• [WRITTEN TASK]: Please repeat the lines below with "Опции" replaced by "Настройки" wherever it occurs, keeping everything else the same and leaving out the pictures.

• [RECORD SET]:
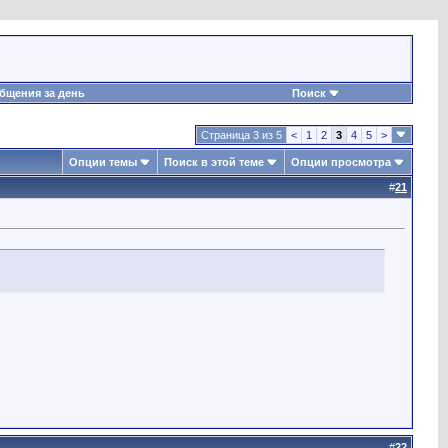
бщения за день
Поиск
Страница 3 из 5
<
1
2
3
4
5
>
Опции темы
Поиск в этой теме
Опции просмотра
#
21
#
22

• [OUTPUT OF THE TASK]:
бщения за день
Поиск
Страница 3 из 5
<
1
2
3
4
5
>
Настройки темы
Поиск в этой теме
Настройки просмотра
#
21
#
22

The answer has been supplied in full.